I claim as my invention:

1. The method of forming a charge transfer device which includes: taking an N-type silicon substrate; covering said substrate with a silicon nitride layer; selectively etching away portions of said silicon nitride layer and said substrate to form a plurality of windows having bottoms below the silicon nitride layer, forming a first layer of thick silicon dioxide by thermal oxidation in said windows, removing the silicon nitride layer; selectively forming a P-type layer by diffusion technique to form a plurality of island areas unidirectionally arrayed, the depth of the P-type layer being shallower than the bottom of the silicon dioxide layer; removing said first silicon dioxide layer; forming a second oxide layer covering the N-type surface of said substrate and the P-type island areas; and depositing a plurality of metal layers to form gate electrodes and each gate electrode covering a portion of the N-type substrate and overlying a substantial portion of an adjacent P-type layer.

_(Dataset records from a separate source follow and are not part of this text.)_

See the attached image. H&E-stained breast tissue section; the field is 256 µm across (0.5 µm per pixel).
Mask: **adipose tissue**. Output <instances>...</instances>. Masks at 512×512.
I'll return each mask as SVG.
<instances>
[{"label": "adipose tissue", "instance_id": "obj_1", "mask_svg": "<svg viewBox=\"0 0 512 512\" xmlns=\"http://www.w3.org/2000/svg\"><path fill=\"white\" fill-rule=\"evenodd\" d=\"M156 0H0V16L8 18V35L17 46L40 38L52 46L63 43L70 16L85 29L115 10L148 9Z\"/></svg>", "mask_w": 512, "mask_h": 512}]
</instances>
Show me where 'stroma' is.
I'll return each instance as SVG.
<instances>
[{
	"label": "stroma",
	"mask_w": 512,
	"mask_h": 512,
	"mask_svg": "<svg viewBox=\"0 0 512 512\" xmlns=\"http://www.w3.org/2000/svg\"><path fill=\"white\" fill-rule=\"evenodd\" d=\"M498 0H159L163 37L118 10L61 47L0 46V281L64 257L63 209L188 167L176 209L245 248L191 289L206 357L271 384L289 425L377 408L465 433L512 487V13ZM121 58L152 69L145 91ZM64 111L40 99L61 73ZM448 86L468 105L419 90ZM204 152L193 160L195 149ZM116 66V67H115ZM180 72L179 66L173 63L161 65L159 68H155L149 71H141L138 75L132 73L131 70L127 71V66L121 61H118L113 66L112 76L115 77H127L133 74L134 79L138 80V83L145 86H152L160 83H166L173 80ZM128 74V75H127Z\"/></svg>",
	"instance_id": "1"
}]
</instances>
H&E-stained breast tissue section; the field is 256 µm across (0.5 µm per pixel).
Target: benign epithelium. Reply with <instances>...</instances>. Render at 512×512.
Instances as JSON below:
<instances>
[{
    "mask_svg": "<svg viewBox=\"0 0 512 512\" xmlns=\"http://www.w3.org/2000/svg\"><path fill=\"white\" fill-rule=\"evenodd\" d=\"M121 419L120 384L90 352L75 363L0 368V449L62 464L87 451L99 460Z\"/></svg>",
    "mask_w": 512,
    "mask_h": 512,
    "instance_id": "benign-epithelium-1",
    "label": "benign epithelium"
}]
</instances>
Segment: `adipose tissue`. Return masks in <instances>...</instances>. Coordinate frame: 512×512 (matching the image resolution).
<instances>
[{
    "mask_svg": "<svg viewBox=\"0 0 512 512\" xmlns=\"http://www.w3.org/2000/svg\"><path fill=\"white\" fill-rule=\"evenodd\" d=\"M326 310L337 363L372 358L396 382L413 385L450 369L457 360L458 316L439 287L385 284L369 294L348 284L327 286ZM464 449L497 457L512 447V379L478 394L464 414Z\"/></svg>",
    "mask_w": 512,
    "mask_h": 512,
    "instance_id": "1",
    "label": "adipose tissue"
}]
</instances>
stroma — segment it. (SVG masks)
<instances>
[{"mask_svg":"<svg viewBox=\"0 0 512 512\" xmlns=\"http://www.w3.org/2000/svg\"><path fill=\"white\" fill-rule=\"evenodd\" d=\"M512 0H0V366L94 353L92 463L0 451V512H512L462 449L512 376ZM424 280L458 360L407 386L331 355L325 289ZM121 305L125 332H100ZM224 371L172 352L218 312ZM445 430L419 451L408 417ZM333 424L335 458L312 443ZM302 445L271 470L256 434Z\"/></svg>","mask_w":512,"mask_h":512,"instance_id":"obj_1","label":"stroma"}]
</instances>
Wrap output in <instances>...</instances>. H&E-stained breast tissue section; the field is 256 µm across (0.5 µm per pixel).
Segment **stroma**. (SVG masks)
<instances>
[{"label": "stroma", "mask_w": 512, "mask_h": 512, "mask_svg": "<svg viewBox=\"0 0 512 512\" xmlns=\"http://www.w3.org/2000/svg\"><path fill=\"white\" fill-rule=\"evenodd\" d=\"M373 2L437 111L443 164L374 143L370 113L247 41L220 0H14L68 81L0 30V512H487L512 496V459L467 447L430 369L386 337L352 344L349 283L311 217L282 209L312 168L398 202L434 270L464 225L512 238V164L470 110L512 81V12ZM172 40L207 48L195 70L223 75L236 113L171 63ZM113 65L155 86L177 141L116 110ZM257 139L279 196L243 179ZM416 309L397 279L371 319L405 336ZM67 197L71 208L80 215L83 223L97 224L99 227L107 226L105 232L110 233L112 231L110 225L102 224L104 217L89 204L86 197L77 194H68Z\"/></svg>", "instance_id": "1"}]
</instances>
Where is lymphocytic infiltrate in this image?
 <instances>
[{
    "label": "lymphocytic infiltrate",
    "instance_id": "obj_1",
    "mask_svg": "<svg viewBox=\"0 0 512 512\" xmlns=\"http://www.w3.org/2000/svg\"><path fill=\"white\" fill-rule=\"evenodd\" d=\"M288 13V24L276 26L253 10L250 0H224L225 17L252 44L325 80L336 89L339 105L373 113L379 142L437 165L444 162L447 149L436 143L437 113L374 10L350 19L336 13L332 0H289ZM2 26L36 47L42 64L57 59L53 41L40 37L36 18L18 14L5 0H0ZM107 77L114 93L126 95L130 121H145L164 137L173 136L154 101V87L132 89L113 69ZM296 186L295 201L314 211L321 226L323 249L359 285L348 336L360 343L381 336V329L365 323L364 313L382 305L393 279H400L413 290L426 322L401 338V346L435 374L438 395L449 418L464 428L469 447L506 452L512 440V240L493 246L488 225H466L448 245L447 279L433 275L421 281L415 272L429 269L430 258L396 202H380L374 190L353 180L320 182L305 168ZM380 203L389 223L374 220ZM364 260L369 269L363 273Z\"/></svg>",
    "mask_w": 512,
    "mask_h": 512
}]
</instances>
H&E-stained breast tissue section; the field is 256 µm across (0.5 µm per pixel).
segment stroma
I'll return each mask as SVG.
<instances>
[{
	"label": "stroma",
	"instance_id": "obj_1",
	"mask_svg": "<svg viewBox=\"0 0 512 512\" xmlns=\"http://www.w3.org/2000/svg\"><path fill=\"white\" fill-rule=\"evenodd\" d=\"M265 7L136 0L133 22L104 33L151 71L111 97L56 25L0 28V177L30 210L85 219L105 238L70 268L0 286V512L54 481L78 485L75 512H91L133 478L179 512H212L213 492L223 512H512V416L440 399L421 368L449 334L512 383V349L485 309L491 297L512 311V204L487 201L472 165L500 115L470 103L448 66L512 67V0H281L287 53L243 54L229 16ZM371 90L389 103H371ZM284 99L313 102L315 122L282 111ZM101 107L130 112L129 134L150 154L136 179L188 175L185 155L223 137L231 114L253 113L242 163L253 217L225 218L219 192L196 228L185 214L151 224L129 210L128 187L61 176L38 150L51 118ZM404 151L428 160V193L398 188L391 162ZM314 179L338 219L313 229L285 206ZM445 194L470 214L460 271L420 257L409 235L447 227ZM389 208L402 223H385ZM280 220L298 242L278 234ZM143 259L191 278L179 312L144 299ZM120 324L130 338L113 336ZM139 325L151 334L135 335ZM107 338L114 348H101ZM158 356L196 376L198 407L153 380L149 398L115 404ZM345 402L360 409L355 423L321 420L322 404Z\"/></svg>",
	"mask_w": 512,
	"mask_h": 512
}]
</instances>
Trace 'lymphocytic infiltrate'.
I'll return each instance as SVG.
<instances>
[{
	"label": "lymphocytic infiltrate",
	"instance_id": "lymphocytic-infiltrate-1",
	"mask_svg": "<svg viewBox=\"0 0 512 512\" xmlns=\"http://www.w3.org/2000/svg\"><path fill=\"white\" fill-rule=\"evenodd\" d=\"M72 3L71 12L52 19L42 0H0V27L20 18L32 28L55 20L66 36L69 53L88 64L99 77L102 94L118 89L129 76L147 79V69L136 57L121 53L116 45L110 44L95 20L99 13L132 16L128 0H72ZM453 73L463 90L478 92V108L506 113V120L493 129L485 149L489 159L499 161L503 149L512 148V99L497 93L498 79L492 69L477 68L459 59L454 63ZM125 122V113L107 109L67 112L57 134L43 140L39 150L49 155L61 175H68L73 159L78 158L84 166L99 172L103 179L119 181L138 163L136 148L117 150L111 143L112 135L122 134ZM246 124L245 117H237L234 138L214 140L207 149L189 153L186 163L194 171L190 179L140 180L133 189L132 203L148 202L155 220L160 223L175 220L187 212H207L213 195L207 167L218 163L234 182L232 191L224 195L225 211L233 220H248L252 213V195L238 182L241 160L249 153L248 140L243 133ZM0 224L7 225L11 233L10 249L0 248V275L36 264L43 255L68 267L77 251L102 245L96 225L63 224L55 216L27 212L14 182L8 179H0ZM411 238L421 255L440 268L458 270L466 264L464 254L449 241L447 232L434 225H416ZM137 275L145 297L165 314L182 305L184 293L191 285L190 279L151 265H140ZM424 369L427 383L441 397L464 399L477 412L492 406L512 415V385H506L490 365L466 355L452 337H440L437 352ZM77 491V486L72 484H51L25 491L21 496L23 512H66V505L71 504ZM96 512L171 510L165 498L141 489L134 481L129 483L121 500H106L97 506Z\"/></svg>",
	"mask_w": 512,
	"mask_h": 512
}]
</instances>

2. The method of forming a charge transfer device which includes: taking an N-type silicon substrate; forming a gate oxide insulator on said substrate; selectively removing said gate insulator to form a plurality of islands, forming double epitaxial layers on the islands of the substrate surface, the first layer being of N-type and the second layer being of P-type, said plurality of island areas located in a line; depositing a final insulating layer on said island layer and said gate oxide layer; and forming a plurality of gate metal layers on the surface of said final insulating layer and each gate metal layers covering an island and overlying a substantial portion of an adjacent P-type layer.